### DIRECTIVE
In the entries below, reproduce the lines from the one containing "foro. Cada usuario" to the one containing "correspondiente. Si el", substituting "privilegios" for every occurrence of "permisos" and leaving all else unchanged.

### DATA FOR ANALYSIS
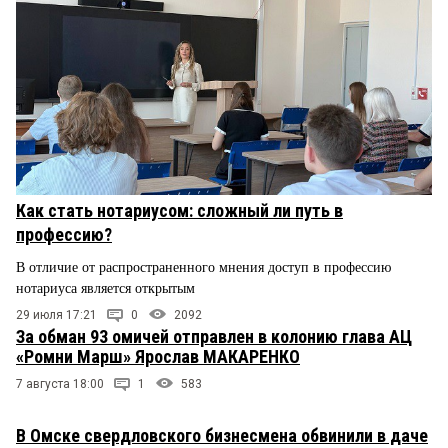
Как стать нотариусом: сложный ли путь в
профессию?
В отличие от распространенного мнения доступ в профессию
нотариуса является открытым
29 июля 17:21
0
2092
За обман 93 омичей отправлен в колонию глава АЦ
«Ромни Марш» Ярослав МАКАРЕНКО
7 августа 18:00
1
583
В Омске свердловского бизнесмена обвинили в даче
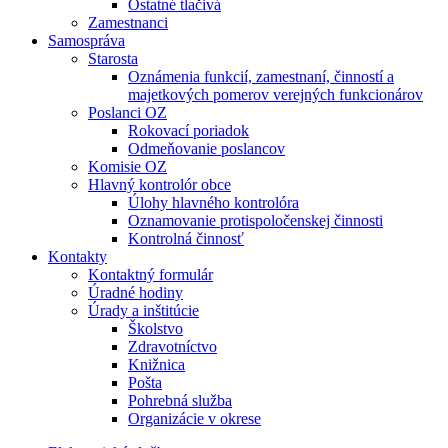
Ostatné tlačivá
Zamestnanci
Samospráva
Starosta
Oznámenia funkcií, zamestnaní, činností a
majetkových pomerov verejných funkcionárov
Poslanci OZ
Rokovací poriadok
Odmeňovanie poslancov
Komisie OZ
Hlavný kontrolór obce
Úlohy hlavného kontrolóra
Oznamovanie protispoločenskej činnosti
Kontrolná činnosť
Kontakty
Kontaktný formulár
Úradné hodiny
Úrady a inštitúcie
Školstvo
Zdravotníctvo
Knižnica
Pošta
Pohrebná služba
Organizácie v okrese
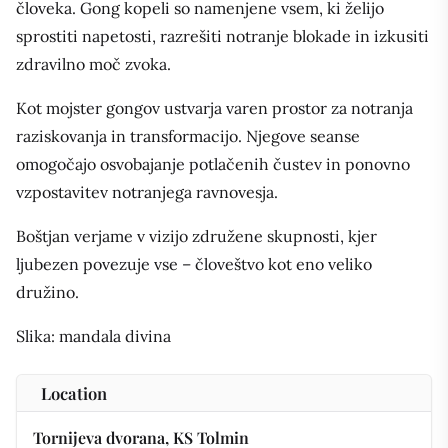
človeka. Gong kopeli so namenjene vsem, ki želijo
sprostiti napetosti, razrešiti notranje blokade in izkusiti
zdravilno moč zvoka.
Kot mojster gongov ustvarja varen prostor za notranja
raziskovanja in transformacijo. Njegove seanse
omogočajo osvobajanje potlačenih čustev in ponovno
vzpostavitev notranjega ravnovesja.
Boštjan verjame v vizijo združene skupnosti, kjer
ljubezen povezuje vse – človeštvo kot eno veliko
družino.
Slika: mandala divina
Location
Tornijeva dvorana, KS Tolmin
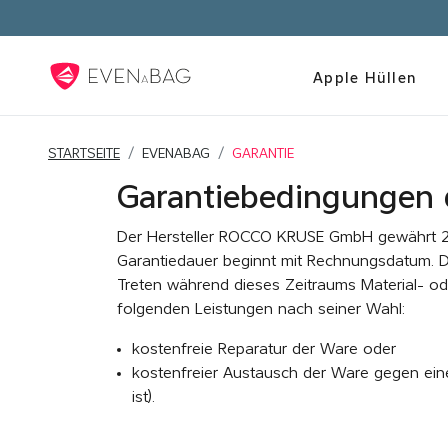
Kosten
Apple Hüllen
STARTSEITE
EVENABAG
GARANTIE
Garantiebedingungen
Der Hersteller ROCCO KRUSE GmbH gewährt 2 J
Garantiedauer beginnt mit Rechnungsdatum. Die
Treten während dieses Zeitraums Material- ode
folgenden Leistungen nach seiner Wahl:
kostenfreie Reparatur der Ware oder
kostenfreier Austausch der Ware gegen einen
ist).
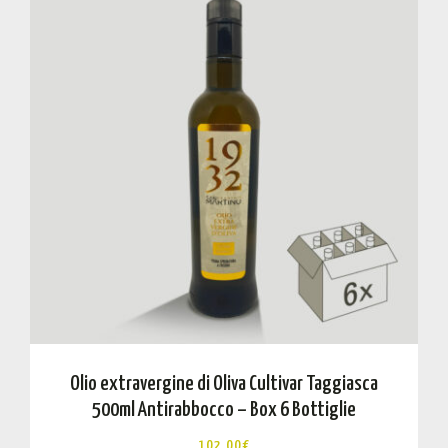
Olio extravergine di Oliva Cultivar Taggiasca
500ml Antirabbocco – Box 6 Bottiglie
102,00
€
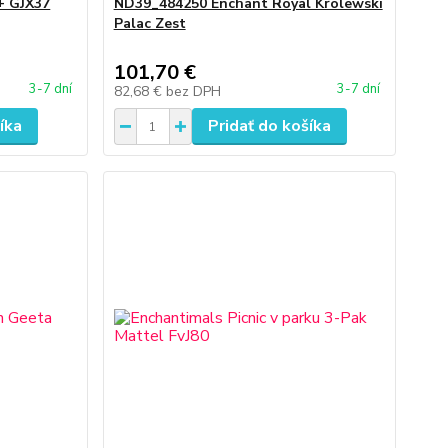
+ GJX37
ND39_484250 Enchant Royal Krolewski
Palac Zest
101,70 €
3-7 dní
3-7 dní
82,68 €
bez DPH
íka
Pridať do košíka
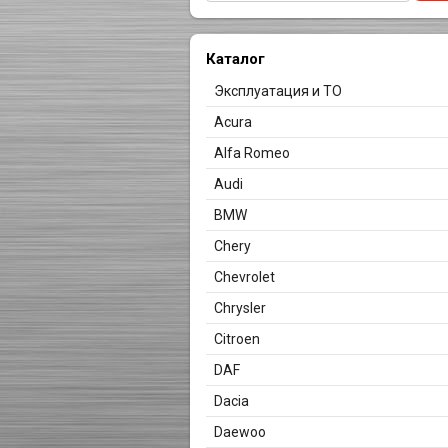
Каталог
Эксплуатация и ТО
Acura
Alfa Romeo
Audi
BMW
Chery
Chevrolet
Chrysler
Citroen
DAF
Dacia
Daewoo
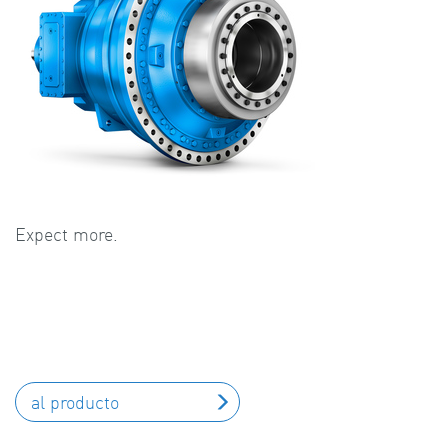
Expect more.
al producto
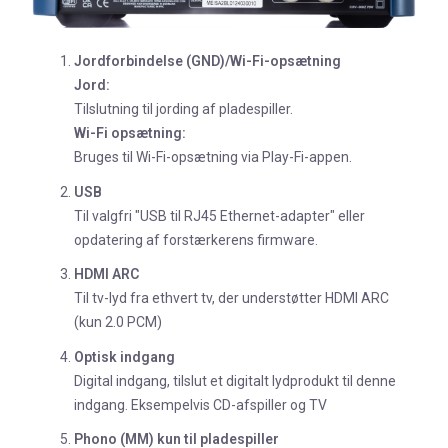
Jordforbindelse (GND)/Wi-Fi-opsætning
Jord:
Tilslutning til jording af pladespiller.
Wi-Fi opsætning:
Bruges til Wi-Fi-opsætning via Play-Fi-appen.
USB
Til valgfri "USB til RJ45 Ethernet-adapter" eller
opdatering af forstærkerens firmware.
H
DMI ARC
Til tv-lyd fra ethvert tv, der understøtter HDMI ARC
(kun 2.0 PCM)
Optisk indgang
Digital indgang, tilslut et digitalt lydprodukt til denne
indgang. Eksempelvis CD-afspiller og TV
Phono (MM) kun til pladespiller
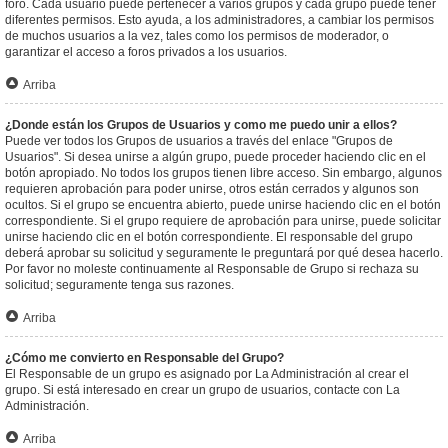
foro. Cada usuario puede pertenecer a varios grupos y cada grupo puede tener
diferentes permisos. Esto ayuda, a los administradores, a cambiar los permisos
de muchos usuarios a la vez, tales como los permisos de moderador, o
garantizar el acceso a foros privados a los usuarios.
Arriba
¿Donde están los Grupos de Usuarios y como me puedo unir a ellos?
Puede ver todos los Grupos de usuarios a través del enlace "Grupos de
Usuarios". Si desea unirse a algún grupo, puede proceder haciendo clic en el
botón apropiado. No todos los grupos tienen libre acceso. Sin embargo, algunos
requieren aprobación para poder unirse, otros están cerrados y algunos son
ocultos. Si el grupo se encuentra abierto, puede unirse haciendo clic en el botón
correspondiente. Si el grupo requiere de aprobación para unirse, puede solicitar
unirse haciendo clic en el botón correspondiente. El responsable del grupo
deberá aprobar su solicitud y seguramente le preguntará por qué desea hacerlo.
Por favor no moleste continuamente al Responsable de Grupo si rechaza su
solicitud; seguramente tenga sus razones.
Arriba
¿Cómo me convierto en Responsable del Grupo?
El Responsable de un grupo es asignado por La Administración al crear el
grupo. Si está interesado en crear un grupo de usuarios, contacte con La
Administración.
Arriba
---
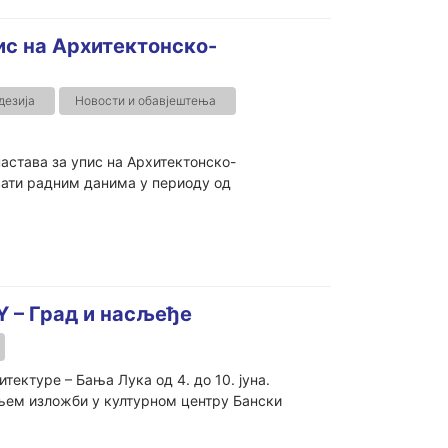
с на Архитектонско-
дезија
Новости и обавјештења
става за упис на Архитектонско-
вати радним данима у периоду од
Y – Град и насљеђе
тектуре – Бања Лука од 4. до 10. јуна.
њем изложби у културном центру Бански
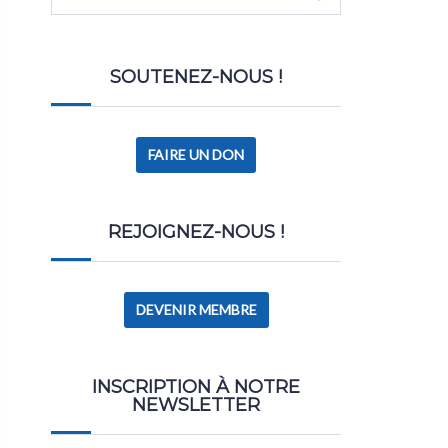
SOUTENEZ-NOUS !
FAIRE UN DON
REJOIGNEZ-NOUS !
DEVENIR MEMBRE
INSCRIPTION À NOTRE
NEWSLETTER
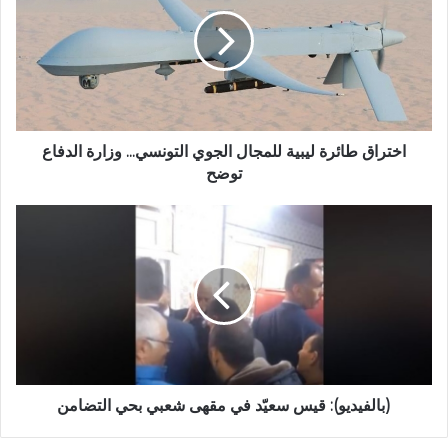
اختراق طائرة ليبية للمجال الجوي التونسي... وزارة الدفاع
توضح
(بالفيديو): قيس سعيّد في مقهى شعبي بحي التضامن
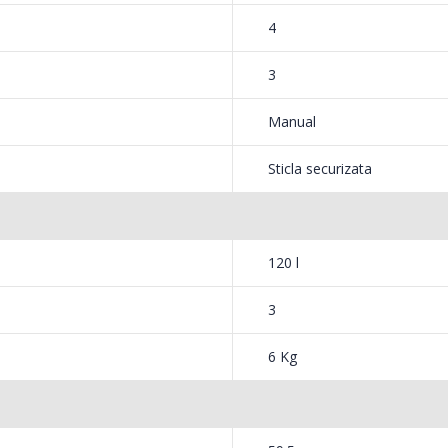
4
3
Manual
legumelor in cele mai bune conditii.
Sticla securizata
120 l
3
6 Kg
...
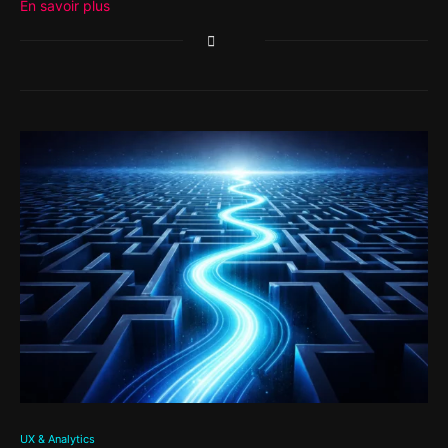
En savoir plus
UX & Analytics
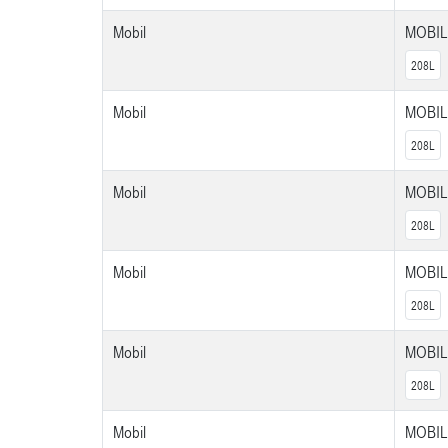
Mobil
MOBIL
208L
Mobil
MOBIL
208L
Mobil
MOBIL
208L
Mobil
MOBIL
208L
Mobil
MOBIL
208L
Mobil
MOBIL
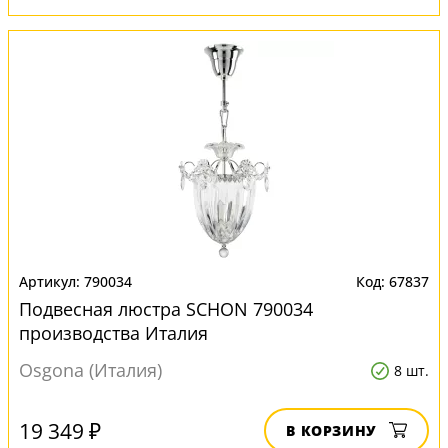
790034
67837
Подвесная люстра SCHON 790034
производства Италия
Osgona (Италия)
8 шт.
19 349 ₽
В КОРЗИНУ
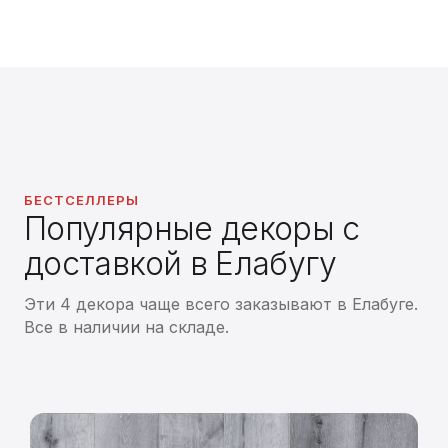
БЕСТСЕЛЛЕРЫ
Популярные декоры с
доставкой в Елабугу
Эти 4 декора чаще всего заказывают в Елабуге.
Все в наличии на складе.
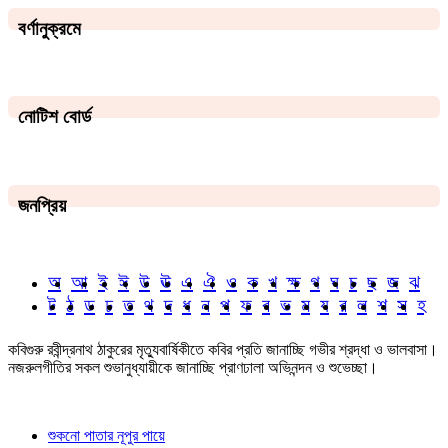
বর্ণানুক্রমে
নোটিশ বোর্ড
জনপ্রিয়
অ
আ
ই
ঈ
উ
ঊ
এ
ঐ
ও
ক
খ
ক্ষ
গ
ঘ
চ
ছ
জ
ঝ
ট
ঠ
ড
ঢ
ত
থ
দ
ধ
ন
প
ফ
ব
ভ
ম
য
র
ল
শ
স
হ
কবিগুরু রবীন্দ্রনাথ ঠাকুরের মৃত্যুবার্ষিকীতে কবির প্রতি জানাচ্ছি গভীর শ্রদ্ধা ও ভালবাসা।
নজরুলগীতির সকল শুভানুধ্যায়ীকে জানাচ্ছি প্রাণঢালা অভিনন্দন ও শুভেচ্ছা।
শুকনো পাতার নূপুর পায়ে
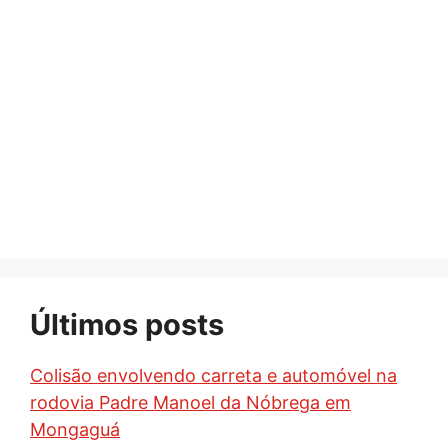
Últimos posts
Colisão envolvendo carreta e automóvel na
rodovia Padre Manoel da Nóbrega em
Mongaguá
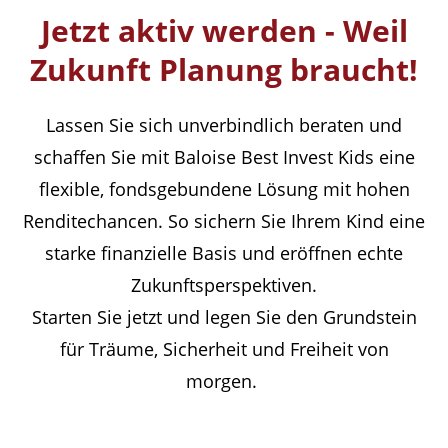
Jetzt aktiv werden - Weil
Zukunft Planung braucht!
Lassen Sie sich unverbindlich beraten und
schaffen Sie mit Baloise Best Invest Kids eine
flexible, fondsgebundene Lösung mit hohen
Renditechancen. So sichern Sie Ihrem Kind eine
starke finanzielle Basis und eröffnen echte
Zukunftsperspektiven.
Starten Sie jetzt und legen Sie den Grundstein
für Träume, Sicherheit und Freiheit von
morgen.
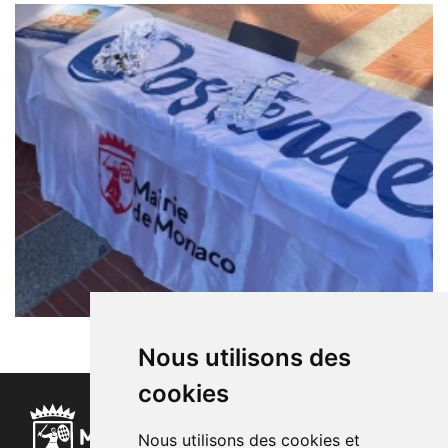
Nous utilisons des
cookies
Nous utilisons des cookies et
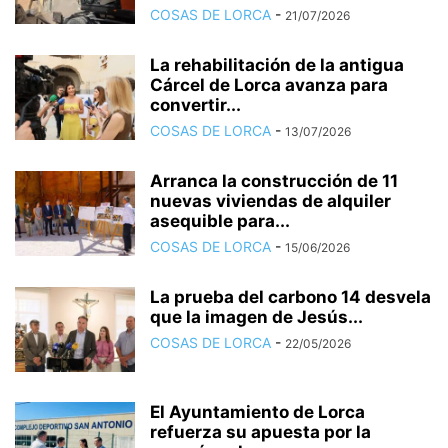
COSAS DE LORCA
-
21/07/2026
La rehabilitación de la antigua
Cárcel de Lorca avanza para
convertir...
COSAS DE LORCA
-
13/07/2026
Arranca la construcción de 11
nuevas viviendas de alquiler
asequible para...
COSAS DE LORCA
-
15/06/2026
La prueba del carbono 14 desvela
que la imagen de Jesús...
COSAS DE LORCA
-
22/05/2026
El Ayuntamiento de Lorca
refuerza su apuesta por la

### EXERCISE RESULT
foro. Cada usuario puede pertenecer a varios grupos y cada grupo puede tener
diferentes privilegios. Esto ayuda, a los administradores, a cambiar los privilegios
de muchos usuarios a la vez, tales como los privilegios de moderador, o
garantizar el acceso a foros privados a los usuarios.
Arriba
¿Donde están los Grupos de Usuarios y como me puedo unir a ellos?
Puede ver todos los Grupos de usuarios a través del enlace "Grupos de
Usuarios". Si desea unirse a algún grupo, puede proceder haciendo clic en el
botón apropiado. No todos los grupos tienen libre acceso. Sin embargo, algunos
requieren aprobación para poder unirse, otros están cerrados y algunos son
ocultos. Si el grupo se encuentra abierto, puede unirse haciendo clic en el botón
correspondiente. Si el grupo requiere de aprobación para unirse, puede solicitar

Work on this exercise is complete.